Transcribed page contents:
Start of Block

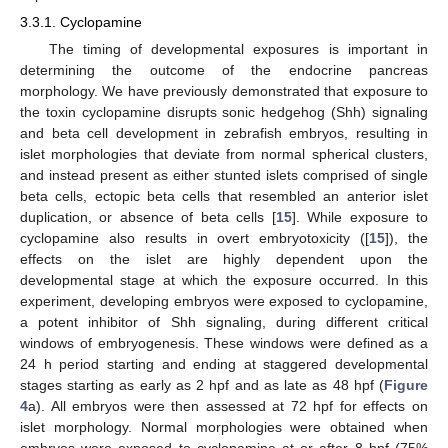
3.3.1. Cyclopamine
The timing of developmental exposures is important in
determining the outcome of the endocrine pancreas
morphology. We have previously demonstrated that exposure to
the toxin cyclopamine disrupts sonic hedgehog (Shh) signaling
and beta cell development in zebrafish embryos, resulting in
islet morphologies that deviate from normal spherical clusters,
and instead present as either stunted islets comprised of single
beta cells, ectopic beta cells that resembled an anterior islet
duplication, or absence of beta cells [
15
]. While exposure to
cyclopamine also results in overt embryotoxicity ([
15
]), the
effects on the islet are highly dependent upon the
developmental stage at which the exposure occurred. In this
experiment, developing embryos were exposed to cyclopamine,
a potent inhibitor of Shh signaling, during different critical
windows of embryogenesis. These windows were defined as a
24 h period starting and ending at staggered developmental
stages starting as early as 2 hpf and as late as 48 hpf (
Figure
4
a). All embryos were then assessed at 72 hpf for effects on
islet morphology. Normal morphologies were obtained when
embryos were exposed to cyclopamine at or after 8 hpf (75%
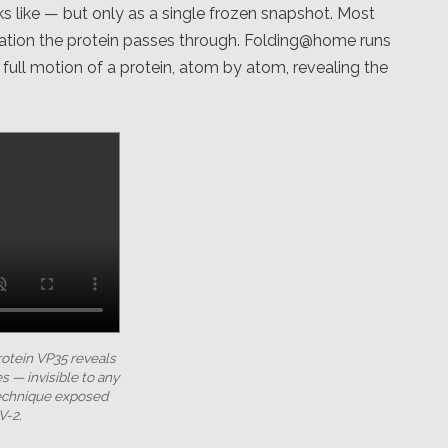
s like — but only as a single frozen snapshot. Most
ation the protein passes through. Folding@home runs
ull motion of a protein, atom by atom, revealing the
rotein VP35 reveals
s — invisible to any
technique exposed
V-2.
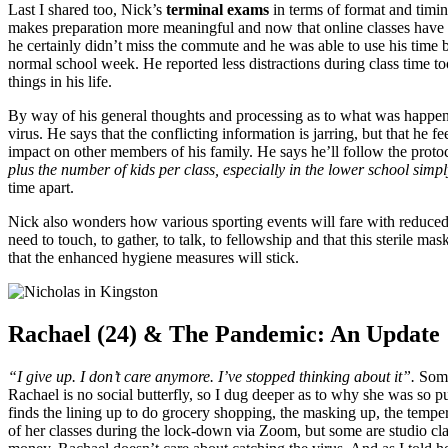
Last I shared too, Nick’s
terminal exams
in terms of format and timin
makes preparation more meaningful and now that online classes have of
he certainly didn’t miss the commute and he was able to use his time 
normal school week. He reported less distractions during class time too
things in his life.
By way of his general thoughts and processing as to what was happen
virus. He says that the conflicting information is jarring, but that he f
impact on other members of his family. He says he’ll follow the prot
plus the number of kids per class, especially in the lower school simpl
time apart.
Nick also wonders how various sporting events will fare with reduced 
need to touch, to gather, to talk, to fellowship and that this sterile m
that the enhanced hygiene measures will stick.
Rachael (24) & The Pandemic: An Update
“I give up. I don’t care anymore. I’ve stopped thinking about it”.
Somet
Rachael is no social butterfly, so I dug deeper as to why she was so 
finds the lining up to do grocery shopping, the masking up, the temp
of her classes during the lock-down via Zoom, but some are studio cl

End of Block

» WORK TO COMPLETE
Copy out all the data above exactly, pictures excluded.

» OUTPUT OF THE TASK
3.3.1. Cyclopamine
The timing of developmental exposures is important in
determining the outcome of the endocrine pancreas
morphology. We have previously demonstrated that exposure to
the toxin cyclopamine disrupts sonic hedgehog (Shh) signaling
and beta cell development in zebrafish embryos, resulting in
islet morphologies that deviate from normal spherical clusters,
and instead present as either stunted islets comprised of single
beta cells, ectopic beta cells that resembled an anterior islet
duplication, or absence of beta cells [
15
]. While exposure to
cyclopamine also results in overt embryotoxicity ([
15
]), the
effects on the islet are highly dependent upon the
developmental stage at which the exposure occurred. In this
experiment, developing embryos were exposed to cyclopamine,
a potent inhibitor of Shh signaling, during different critical
windows of embryogenesis. These windows were defined as a
24 h period starting and ending at staggered developmental
stages starting as early as 2 hpf and as late as 48 hpf (
Figure
4
a). All embryos were then assessed at 72 hpf for effects on
islet morphology. Normal morphologies were obtained when
embryos were exposed to cyclopamine at or after 8 hpf (75%
s like — but only as a single frozen snapshot. Most
ation the protein passes through. Folding@home runs
ull motion of a protein, atom by atom, revealing the
rotein VP35 reveals
s — invisible to any
technique exposed
V-2.
Last I shared too, Nick’s
terminal exams
in terms of format and timin
makes preparation more meaningful and now that online classes have of
he certainly didn’t miss the commute and he was able to use his time 
normal school week. He reported less distractions during class time too
things in his life.
By way of his general thoughts and processing as to what was happen
virus. He says that the conflicting information is jarring, but that he f
impact on other members of his family. He says he’ll follow the prot
plus the number of kids per class, especially in the lower school simpl
time apart.
Nick also wonders how various sporting events will fare with reduced 
need to touch, to gather, to talk, to fellowship and that this sterile m
that the enhanced hygiene measures will stick.
Rachael (24) & The Pandemic: An Update
“I give up. I don’t care anymore. I’ve stopped thinking about it”.
Somet
Rachael is no social butterfly, so I dug deeper as to why she was so 
finds the lining up to do grocery shopping, the masking up, the temp
of her classes during the lock-down via Zoom, but some are studio cl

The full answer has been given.